Le syndicalisme doit dénoncer les formes d’intimidation judiciaire ou policière vis à vis des manifestations politiques et avec force réclamer l’arrêt immédiat de l’utilisation d’armes qui pour n’être pas létales n’en sont pas moins dangereuses et mutilantes.
S’agissant d’autres aspects de ce mouvement, le devoir du syndicalisme consiste à rester vigilant sur des dérives qui ne concernent certes pas l’ensemble du mouvement, mais qui en constituent une des réalités, beaucoup plus inquiétantes.
Le rejet de tout discours raciste, antisémite – hélas toujours présents et de plus en plus décomplexés dans le confort de l’anonymat des réseaux sociaux – de toute attaque contre la liberté d’expression et de la presse, de toute remise en cause de la forme démocratique de notre République – ne saurait faire débat entre syndicalistes.

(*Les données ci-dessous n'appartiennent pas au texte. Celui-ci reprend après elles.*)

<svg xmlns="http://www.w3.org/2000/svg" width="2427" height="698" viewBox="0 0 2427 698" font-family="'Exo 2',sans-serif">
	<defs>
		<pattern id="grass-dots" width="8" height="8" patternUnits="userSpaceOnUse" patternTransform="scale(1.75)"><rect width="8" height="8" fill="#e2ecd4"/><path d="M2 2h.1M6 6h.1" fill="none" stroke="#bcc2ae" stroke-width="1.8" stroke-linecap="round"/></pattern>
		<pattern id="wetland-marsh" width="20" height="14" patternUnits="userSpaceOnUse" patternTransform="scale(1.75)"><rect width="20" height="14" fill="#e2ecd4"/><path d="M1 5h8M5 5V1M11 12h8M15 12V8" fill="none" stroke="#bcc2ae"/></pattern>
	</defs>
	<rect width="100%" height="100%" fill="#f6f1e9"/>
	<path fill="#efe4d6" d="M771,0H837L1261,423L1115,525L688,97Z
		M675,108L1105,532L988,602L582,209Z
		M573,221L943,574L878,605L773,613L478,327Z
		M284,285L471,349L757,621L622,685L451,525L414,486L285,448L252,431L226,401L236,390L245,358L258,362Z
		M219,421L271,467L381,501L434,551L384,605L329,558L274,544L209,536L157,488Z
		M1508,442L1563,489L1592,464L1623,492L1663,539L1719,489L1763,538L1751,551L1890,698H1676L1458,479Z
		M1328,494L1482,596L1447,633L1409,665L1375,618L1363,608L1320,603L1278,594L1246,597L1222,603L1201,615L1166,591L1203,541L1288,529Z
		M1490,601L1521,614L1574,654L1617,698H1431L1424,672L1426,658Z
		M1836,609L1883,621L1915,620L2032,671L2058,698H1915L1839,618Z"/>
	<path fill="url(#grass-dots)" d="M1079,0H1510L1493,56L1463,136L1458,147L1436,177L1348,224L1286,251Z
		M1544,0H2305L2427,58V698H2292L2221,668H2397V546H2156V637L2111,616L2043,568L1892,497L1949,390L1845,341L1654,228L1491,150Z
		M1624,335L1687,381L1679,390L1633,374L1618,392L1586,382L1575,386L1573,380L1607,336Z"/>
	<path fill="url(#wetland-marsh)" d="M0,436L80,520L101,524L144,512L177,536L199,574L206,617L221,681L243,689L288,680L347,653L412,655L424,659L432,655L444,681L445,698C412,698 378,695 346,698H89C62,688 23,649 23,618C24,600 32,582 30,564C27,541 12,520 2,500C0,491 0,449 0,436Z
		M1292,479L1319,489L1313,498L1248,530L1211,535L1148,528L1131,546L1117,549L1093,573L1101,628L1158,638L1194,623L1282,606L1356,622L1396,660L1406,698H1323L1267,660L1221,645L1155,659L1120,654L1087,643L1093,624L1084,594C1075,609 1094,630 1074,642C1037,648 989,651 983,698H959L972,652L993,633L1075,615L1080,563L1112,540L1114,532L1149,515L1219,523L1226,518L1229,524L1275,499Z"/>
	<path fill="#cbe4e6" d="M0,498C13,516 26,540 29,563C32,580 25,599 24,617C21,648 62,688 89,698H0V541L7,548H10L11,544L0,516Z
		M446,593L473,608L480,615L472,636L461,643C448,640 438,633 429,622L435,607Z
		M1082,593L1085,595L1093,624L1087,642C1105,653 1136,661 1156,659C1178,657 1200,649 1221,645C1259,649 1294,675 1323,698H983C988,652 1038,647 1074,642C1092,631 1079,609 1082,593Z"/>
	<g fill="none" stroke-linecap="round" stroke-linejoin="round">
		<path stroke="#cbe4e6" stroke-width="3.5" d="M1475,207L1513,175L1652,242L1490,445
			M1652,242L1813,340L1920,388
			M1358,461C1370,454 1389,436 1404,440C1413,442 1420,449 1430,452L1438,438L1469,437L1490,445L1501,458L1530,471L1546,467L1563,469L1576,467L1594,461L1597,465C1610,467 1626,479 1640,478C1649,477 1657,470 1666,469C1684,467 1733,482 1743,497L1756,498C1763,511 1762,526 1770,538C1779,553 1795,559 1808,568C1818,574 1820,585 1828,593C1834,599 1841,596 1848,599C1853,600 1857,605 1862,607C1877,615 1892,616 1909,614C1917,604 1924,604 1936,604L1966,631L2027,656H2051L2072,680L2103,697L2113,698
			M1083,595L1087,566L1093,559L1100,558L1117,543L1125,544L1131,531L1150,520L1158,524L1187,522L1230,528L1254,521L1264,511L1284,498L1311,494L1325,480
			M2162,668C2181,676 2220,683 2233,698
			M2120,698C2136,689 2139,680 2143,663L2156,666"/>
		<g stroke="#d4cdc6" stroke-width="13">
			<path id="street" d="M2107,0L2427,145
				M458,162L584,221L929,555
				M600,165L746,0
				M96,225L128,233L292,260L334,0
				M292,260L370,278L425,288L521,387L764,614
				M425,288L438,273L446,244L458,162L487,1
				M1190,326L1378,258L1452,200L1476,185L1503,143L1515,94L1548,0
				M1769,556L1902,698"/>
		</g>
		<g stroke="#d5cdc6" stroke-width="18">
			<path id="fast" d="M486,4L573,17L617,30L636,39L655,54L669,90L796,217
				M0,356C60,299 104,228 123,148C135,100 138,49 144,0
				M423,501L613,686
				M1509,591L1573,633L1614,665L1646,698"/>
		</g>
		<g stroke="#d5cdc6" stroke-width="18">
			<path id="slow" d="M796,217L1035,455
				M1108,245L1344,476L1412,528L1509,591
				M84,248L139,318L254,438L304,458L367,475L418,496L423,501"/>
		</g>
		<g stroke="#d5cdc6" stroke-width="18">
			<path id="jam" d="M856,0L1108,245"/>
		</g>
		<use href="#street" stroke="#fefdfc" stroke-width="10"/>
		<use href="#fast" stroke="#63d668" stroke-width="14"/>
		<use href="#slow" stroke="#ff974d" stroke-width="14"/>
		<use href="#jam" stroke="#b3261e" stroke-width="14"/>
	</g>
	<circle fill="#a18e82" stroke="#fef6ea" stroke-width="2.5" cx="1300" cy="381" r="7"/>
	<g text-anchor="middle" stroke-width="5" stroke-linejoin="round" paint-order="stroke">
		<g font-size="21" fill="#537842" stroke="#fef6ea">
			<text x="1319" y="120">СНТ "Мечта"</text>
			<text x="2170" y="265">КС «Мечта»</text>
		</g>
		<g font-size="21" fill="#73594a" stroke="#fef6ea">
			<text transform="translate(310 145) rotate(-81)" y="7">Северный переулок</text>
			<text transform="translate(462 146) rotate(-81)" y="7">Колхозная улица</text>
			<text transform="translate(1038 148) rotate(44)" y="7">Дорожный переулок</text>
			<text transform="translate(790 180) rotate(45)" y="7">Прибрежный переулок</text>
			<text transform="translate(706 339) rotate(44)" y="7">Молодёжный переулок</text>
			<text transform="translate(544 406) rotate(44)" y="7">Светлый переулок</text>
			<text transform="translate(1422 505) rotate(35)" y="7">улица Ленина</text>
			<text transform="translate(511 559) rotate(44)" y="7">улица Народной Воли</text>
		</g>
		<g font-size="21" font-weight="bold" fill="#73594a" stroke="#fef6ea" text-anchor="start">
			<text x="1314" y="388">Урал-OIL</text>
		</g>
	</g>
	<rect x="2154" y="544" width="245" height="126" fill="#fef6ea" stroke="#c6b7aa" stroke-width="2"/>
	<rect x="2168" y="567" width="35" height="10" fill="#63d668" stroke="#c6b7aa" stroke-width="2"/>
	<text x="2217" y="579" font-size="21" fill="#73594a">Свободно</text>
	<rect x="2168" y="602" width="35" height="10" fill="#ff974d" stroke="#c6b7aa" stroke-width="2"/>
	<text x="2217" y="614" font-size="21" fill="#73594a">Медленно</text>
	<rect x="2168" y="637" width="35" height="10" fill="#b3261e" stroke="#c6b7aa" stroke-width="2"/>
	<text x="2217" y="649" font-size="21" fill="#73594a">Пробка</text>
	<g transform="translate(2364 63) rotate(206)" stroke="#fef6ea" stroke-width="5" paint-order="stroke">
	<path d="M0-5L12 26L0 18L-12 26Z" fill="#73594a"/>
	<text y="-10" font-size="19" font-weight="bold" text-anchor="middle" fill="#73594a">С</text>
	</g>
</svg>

Le syndicalisme, et plus globalement le mouvement social et ouvrier, n’ont jamais prôné – sauf dans le cadre d’un régime dictatorial ne lui laissant pas d’autre choix, et y compris dans ce cas toujours avec réticence – le recours à la violence verbale et bien sûr physique, et ce quelles qu’en soient les cibles.
A cet égard, le choix par les diverses majorités de rester indifférents aux manifestations pacifiques des travailleurs – défilés ou grèves – réduisant la légitimé démocratique au seul résultat des élections présidentielles et législatives ne fut pas seulement discutable mais irresponsable, car créant les conditions d’un ensauvagement démocratique lourd de menaces pour la démocratie elle-même et donc pour les travailleurs.
Certes la rue ne gouverne pas, mais faute de n’être jamais entendue elle peut à juste titre s’embraser et emporter avec elle les toujours fragiles équilibres démocratiques.
Dès lors, le syndicalisme – et notamment la FSU – se doit d’éviter deux écueils : celui d’une approche concurrentielle, réduisant les mouvements qu’il n’a pas suscités à des rivaux, voire des adversaires, d’autant que plusieurs revendications fortes sont communes.
En fonction des réalités locales de ces mouvements si protéiformes et a-syndicaux, le syndicalisme ne devrait-il pas mettre l’accent sur les convergences, et notamment mener le débat au plus près des mobilisations locales ?
Cependant, il doit se garder de tout complexe et de tout suivisme vis à vis d’un mouvement si divers, si contrasté dans ses aspirations, qui refuse du reste le principe même de la représentation et des formes démocratiques d’organisation qui sont les nôtres et qui ne recherche pas, en tout cas s’agissant des Gilets Jaunes, les convergences.